TEXT PASSAGE:
Cache ─────────► GitHub            git fetch (background, every 30s)

sparkwing CLI ──────► Cache             POST /upload (code tarball, incremental sync)
                                   POST /sync/negotiate (ancestor negotiation)

Network policiesSection anchor link

Default-deny ingress is applied to the sparkwing namespace. Each component has explicit allow rules:

ComponentAccepts traffic from
ControllerExternal (webhooks), Dashboard, Runners
CacheController, Runners
DinDRunners, Controller (cache warmers)
DashboardExternal (port 3100)
LogsRunners, Dashboard
RegistryRunners, Nodes (image pulls)

Internal service addressesSection anchor link

All components discover each other via k8s DNS. No hardcoded IPs.

ServiceInternal addressPort
Controllersparkwing-controller.sparkwing.svc.cluster.local80 -> 8080
Cachesparkwing-cache.sparkwing.svc.cluster.local80 -> 8090
Logssparkwing-logs.sparkwing.svc.cluster.local80 -> 8091
DinDdind.sparkwing.svc.cluster.local2375
Dashboardsparkwing-web.sparkwing.svc.cluster.local3100
Registryregistry.registry.svc.cluster.local5000 (NodePort 30500)

Environment variables set on runnersSection anchor link

The dispatcher injects these into every runner pod:

VariablePurpose
SPARKWING_CONTROLLER_URLController base URL
SPARKWING_LOGS_URLLogs service URL
SPARKWING_RUN_IDThe run this node belongs to
SPARKWING_NODE_IDThe node being executed
SPARKWING_HOMEState / cache / logs root
SPARKWING_AGENT_TOKENBearer token for controller + logs calls

Controller API endpointsSection anchor link

The controller's full route set, methods, and required scopes are in api-reference.md.

Data FlowSection anchor link

Local DevelopmentSection anchor link

sparkwing run build-deploy
  → compiles .sparkwing/ into a binary
  → runs the binary locally
  → pipeline does whatever its code says (build, test, deploy, etc.)

Remote Execution (pipeline trigger)Section anchor link

sparkwing pipeline trigger build-deploy --profile <cluster>
  1. sparkwing resolves the profile -> controller URL
  2. sparkwing uploads code tarball to cache (incremental when possible)
  3. sparkwing POST /trigger to controller (with upload_ref)
  4. controller enqueues run
  5. dispatcher creates a k8s Job
  6. runner downloads code from cache
  7. runner compiles and runs the pipeline binary
  8. runner streams logs to logs service
  9. runner sends heartbeats every 5s to controller
  10. runner reports completion to controller
  11. sparkwing run polls the controller for run state and displays result

Git Push TriggerSection anchor link

git push origin main
  1. GitHub sends webhook to sparkwing-controller (external)

SOURCE INFORMATION:
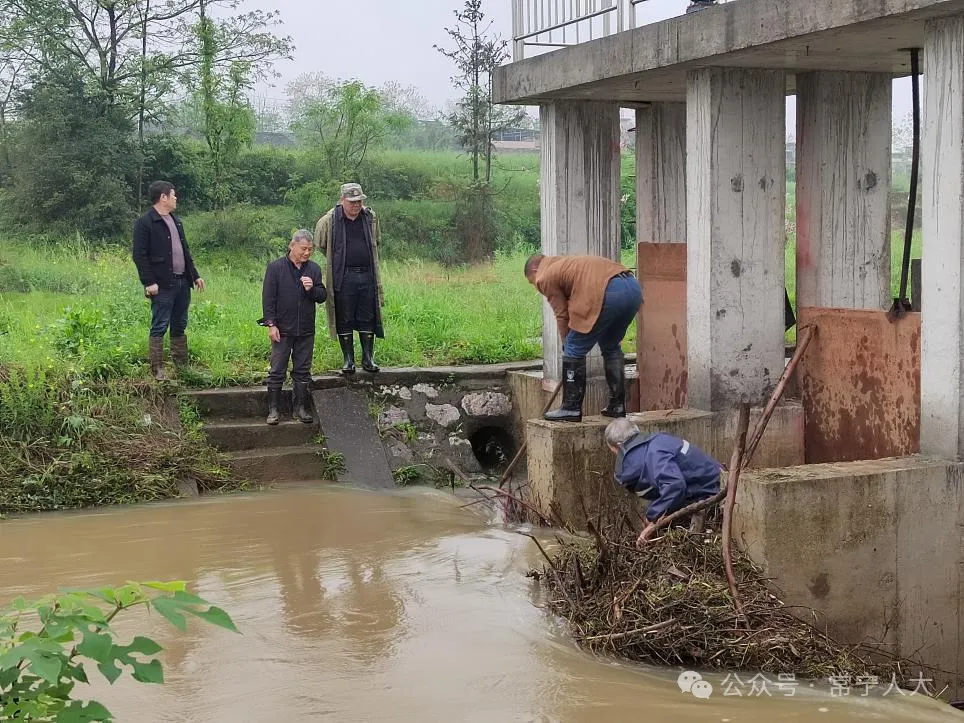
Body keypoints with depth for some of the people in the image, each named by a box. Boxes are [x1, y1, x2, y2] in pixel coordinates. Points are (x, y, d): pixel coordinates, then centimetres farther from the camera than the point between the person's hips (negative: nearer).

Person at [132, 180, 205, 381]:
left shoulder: (176, 221, 19)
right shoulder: (145, 223, -8)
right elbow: (139, 255, -12)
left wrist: (195, 275, 18)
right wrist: (149, 282, -18)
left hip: (182, 282, 8)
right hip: (162, 285, -8)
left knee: (179, 327, 13)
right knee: (159, 327, -5)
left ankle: (182, 368, 19)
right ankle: (158, 371, -2)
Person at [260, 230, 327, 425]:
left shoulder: (314, 269, 6)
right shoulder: (275, 267, -5)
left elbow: (322, 297, 8)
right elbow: (268, 297, -5)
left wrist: (312, 289, -14)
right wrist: (271, 324, -10)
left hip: (306, 330, 3)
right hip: (282, 329, -3)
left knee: (302, 371, 9)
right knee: (277, 371, 2)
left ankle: (300, 408, 17)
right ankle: (273, 409, 8)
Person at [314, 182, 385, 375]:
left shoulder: (370, 218, 6)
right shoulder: (330, 220, -5)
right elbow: (320, 243, 13)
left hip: (367, 275, 3)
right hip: (343, 277, -3)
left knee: (367, 319, 6)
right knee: (345, 320, 2)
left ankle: (368, 358, 14)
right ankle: (348, 360, 10)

BRIEF 1:
In the sparkwing text, how often does a runner send heartbeats to the controller?
BRIEF 2:
Reproduce the part of the sparkwing text starting at "Data FlowSection anchor" and ending at "test, deploy, etc.)".
BRIEF 3:
Which environment variables does the sparkwing text say the dispatcher injects into every runner pod? List all of them.
The material has no role in this work.

WRITTEN SOLUTION 1:
Every 5 seconds.

WRITTEN SOLUTION 2:
Data FlowSection anchor link

Local DevelopmentSection anchor link

sparkwing run build-deploy
  → compiles .sparkwing/ into a binary
  → runs the binary locally
  → pipeline does whatever its code says (build, test, deploy, etc.)

WRITTEN SOLUTION 3:
SPARKWING_CONTROLLER_URL, SPARKWING_LOGS_URL, SPARKWING_RUN_ID, SPARKWING_NODE_ID, SPARKWING_HOME, SPARKWING_AGENT_TOKEN